I admit that this culling process was not very well described in Macroanalysis and there is, I see now, one error of omission and one outright mistake. Neither of these impacted the results described in the book, but it’s definitely worth setting the record straight here. In the book (page 165), I write that I “removed those target books that were more than one standard deviation from the source book.” That’s not clear at all, and it’s probably misleading.

For each book, call it the “base” book, I first excluded all books published in the same year or before the publication year of the base book (i.e. a book could not influence a book published in the same year or before, so these should not be examined). I then calculated the mean distance of the remaining books from the base book. I then kept only those books that were less then 3/4 of a standard deviation below the mean (not one whole standard deviation as suggested in my text). For Pride and Prejudice, this formula meant that I retained the 26 most similar books. For the larger corpus, this is how I got from 5,660,695 edges down to 167,770.

For this blog post, I recreated the entire process. The next two images (figures 2 and 3) show the same results reported in the book. The network shapes look slightly different and the orientations are slightly different, but there is still clear evidence of a chronological signal (figure 2) and there is still a clear differentiation between books authored by males and books authored by females (figure 3).

Figure 2: Using 167,770 Edges
Figure 3: Using 167,770 Edges

Figures 4 and 5, below, show the same chronological and gender sorting, but now using 1 million edges instead of the original 167,770.

Figure 4: Using 1,000,000 Edges
Figure 5: Using 1,000,000 Edges

One might wonder if what’s being graphed here is obvious? After all wouldn’t we expect topics to be time sensitive, faddish, and wouldn’t we expect style to be likewise? Well, I suppose expectations are a matter of personal opinion.

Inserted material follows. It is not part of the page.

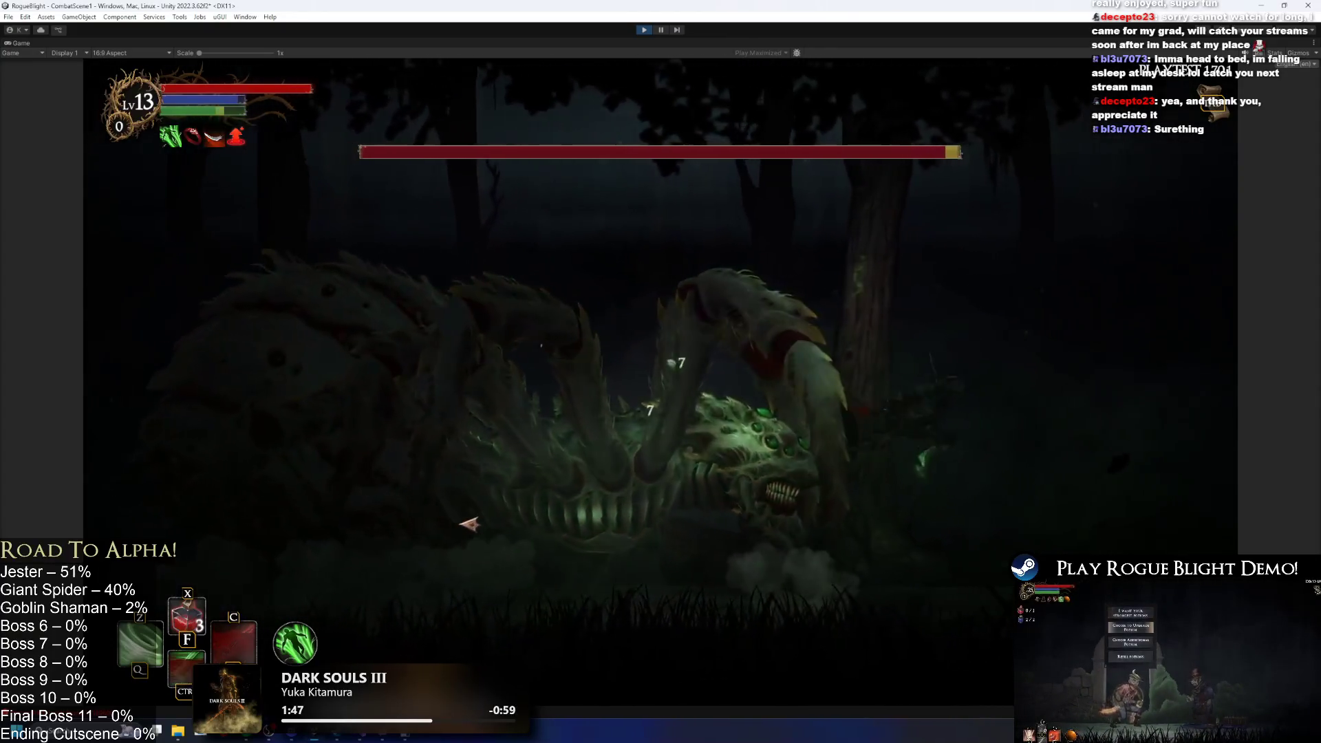
key("d")
key("a")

What my data show are that some topics appear and disappear over time (e.g. vampires) in what seem to be faddish ways, others seem to appear with regularity and even predictability (love), and some are just downright odd, appearing and disappearing in no recognizable pattern (animals). Such is also the case with the word frequencies that we often speak of as a proxy for “style.” In the 19th century, for example, use of the word “like” in English fiction was fairly consistent and flat compared to other frequent words that fluctuate more from year to year or decade to decade: e.g. “of” and “it”.

So, I don’t think it is a foregone conclusion that novels published in a particular time period are necessarily similar. It is possible that a particularly popular topic might catch on or that a powerful writer’s style might get imitated. It is equally plausible that in a race to “make it new” writers would intentionally avoid working with popular topics or imitating a typical style.

And when it comes to author gender/sex, I don’t think it is obvious that male writers will write like other males and females like other females. The data reveal that even while the majority (roughly 80%) in each class write more like members of their class, many women (~20%) write more like men and many men (~20%) write more like women. Which is to say, there are central tendencies and there are outliers. When it comes to author gender, study after study indicate that the central tendency is about 80% of writers. Looking at how these distributions evolve over time, seems to me a especially interesting place for ongoing research.

But what we are ultimately dealing with here, in these graphs, are the central tendencies. I continue to believe, as I have argued in Macroanalysis and in The Bestseller Code, that it is only through an understanding of the central tendencies that we can begin to understand and appreciate what it means to be an outlier.